Government gathers input on intergenerational farm transfers

The Canadian Federation of Agriculture continues to push for a comprehensive review of the Income Tax Act

MOOSE JAW, Sask. — Finance Canada is holding consultations this month on how to enable intergenerational farm transfers.

Canadian Federation of Agriculture vice-president Norm Hall said the department committed to the consultations after efforts last summer and autumn to overturn proposed federal tax changes that would hinder farm transfers.

He told the Farming For Profit? annual conference that the changes the federal government eventually made weren’t perfect but they “opened up a space to discuss intergenerational transfers and treatment under the Income Tax Act.”

Hall will chair the western Canadian consultation in Regina.

He said the federal government’s target of $75 billion in agricultural exports by 2025 would be threatened by a policy that hinders investment in the industry.

“Tax policy directly affects the level of farm investment, influencing the extent to which farmers invest in new equipment (and) innovative technology, but also where these investments are made,” Hall said.

“Tax policy also affects how costly it is to transfer your farm and dictates your operational structure.”

Farming is subject to unique variability in income, he said, and tax policy can help in that regard.

The CFA continues to push for a comprehensive review of the Income Tax Act, particularly in light of American tax reforms that will affect competitiveness, he told the conference.

“We believe this also warrants some immediate actions to respond to this change in competitiveness landscape,” Hall said.

Those include ensuring farms can use small business deductions.

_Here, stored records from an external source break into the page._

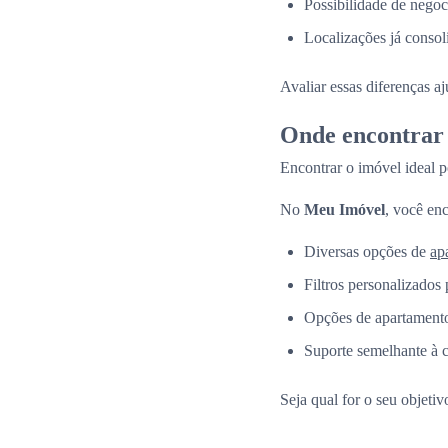
Possibilidade de negoc
Localizações já consol
Avaliar essas diferenças a
Onde encontrar 
Encontrar o imóvel ideal p
No
Meu Imóvel
, você enc
Diversas opções de
ap
Filtros personalizados 
Opções de apartamento
Suporte semelhante à 
Seja qual for o seu objeti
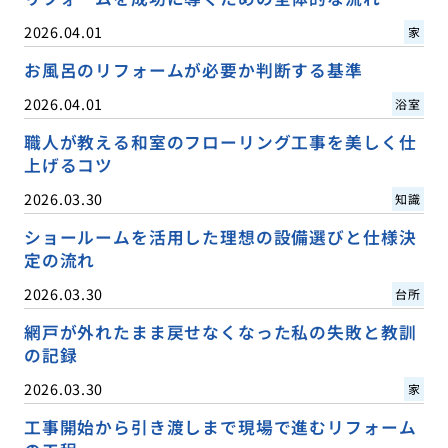
2026.04.01
家
お風呂のリフォームが必要か判断する基準
2026.04.01
浴室
職人が教える和室のフローリング工事を美しく仕
上げるコツ
2026.03.30
知識
ショールームを活用した理想の設備選びと仕様決
定の流れ
2026.03.30
台所
網戸が外れたまま戻せなくなった私の失敗と教訓
の記録
2026.03.30
家
工事開始から引き渡しまで現場で進むリフォーム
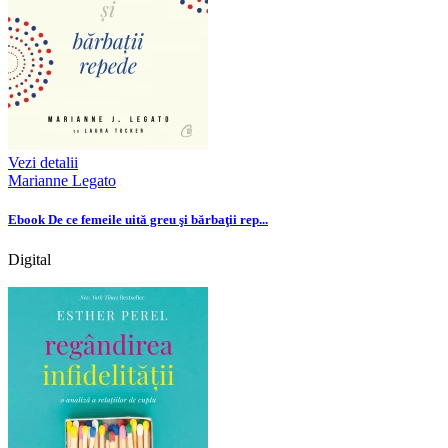
Vezi detalii
Marianne Legato
Ebook De ce femeile uită greu şi bărbaţii rep...
Digital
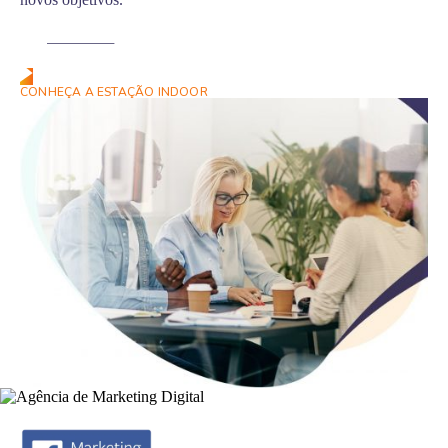
Fale Conosco
CONHEÇA A ESTAÇÃO INDOOR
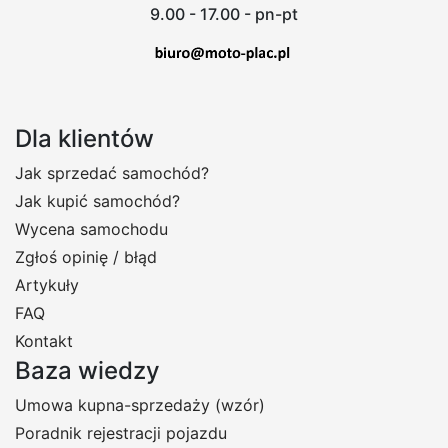
9.00 - 17.00 - pn-pt
Dla klientów
Jak sprzedać samochód?
Jak kupić samochód?
Wycena samochodu
Zgłoś opinię / błąd
Artykuły
FAQ
Kontakt
Baza wiedzy
Umowa kupna-sprzedaży (wzór)
Poradnik rejestracji pojazdu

Hall said 2016 changes mean farms could lose the deduction if they sell product to a related business.

“An exemption for affiliated farm corporations is needed to address this,” he said. “There are also restrictions on the ability to claim farm losses if the farm isn’t your primary source of income, and this needs to be addressed to ensure non-farm investors can invest in agriculture like any other sector.”

He said there should be an offer of first-year depreciation on farm equipment, which is available in the United States.

And, he said the next generation has to be able to financially help operations. Changes to the definition of family member to include more than just children and grandchildren would be beneficial.

“Second, make sure siblings and other family members don’t face unique barriers that non-family members don’t,” he said.

Asked if the agriculture department had been aware of the proposed tax changes before they were made public, Hall said agriculture department staff said they knew nothing.

He noted that similar proposals from finance made during the previous Conservative government didn’t go anywhere.

Ken Rosaasen, a farmer and retired agricultural economist, said he understood the same thing had happened with the proposal to end grain cash ticket deferrals.

Hall said finance officials believed that since the Canadian Wheat Board had been abolished, farmers didn’t need the deferrals anymore and were set straight by farmers.

“They finally said, ‘yeah, OK, business as usual,’ ” Hall said. “That means we’re deferring all grains, but according to legislation there’s only five grains available for deferral — wheat, barley, oats, canola and flax. So, is it business as usual or business per legislation? They’re looking into that.”

He also said CFA asked officials to look into livestock deferrals as well so that producers don’t have to wait for drought or flood and someone to decide they can claim tax deferrals when they have to downsize herds.

Conference host and University of Florida agricultural economist Andy Schmitz said he’s convinced that bureaucrats in Washington know nothing about farming or agriculture.

“Does anybody know anything about agriculture in Ottawa?” he asked.

Hall said federal bureaucrats, most from the East and urban, know little about western agriculture and many MPs are in the same position.

“Trying to get the western view over there is extremely difficult,” he said.